Gov. Jared Polis and Attorney General Phil Weiser got knee-deep in their goals and aspirations for Colorado to serve population growth and still keep a lush environment in speeches to the Colorado Water Congress in Westminster Thursday morning.
In separate speeches before hundreds of water managers and public officials, Polis and Weiser said science, technology and collaboration are key to addressing the impact of climate change in a state that juggles fast urban growth and where the economy depends on agriculture and tourism, which are fueled by water.
The governor called it a "bread and butter" economic issue.
"Whether you live on the Eastern Plains, Front Range or Western Slope, Southern Colorado, we all need water to survive and to thrive," Polis said. "It's really about the success of our industries, the success of our urban areas, the success of agriculture. Water is something core to our identity."
Last year, his administration put $10 million into the statewide water plan, which was developed as a long-range vision of Gov. John Hickenlooper's administration. Polis said he hoped to put another $10 million in this year, on top of whatever comes in from the new 10% tax on sports betting, authorized by voters who approved Proposition DD last November.
"I look forward to continuing to advocate for funding for the state water plan," Polis said. "... We can't keep saying, 'It's nice to have.' It's something that needs to be prioritized and delivered, because we can't accomplish any of our plans for future growth, our conservation goals, our economic prosperity goals for ag and other industries without successful implementation of this multi-stakeholder water plan."
He said he would oppose "any and all" trans-mountain water diversions from the Western Slope to the Front Range, without intra-basin agreements. They pose "an almost existential threat" to rivers and the state's agriculture industry. He also pledged to limit "buy and dry" deals, where urban water providers buy up the water that otherwise would go to farms, which provide the backbone of rural Colorado.

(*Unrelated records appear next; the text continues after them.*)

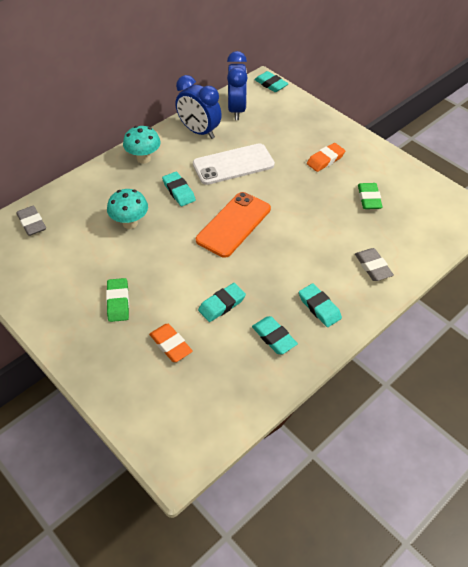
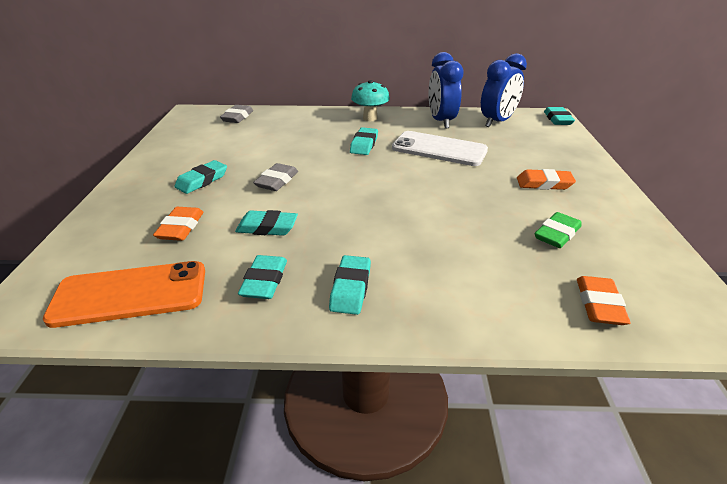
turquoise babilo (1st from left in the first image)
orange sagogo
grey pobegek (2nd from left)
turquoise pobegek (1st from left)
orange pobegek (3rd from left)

"Our administration is really focused on the future of the ag industry in Colorado, making sure that ag isn't just a storied part of our legacy but is a vibrant and growing part of Colorado's future," the governor said.
Weiser reviewed deals and innovations across the state that give him hope that the state can work out the water deficit it faces as it grows and the climate provides less snow and shallower rivers.
Doing nothing means a water deficit from 300,000 to 560,000 acre feet a year by 2050. An acre-foot of water broadly is described as the amount used by two average households.
"We know one thing: We can't deficit finance it," he said of spending resources the government doesn't yet have.
"You either have it or you don't, and with the change in climate ... we have less natural snowpack and decreased yields from other sources. This means we need innovation."
That certainly means re-use of water, citing efforts in Colorado Springs, Weiser said. Denver has been recycling water for outdoor use since the drought of the early 2000s. He spoke about how Aurora found and diverted 1,400 acre feet of water before it could flow through an abandoned gold mine, rendering it useless and dangerous, near Alma, as another example.
"This is the kind of innovation that can be beneficial to all parties," Weiser said.
Like Polis, the attorney general said, "buy and dry" is not an option.
"We've got to make sure we protect local rural economies, protect our local food security and also our identity as an agricultural state," Weiser said.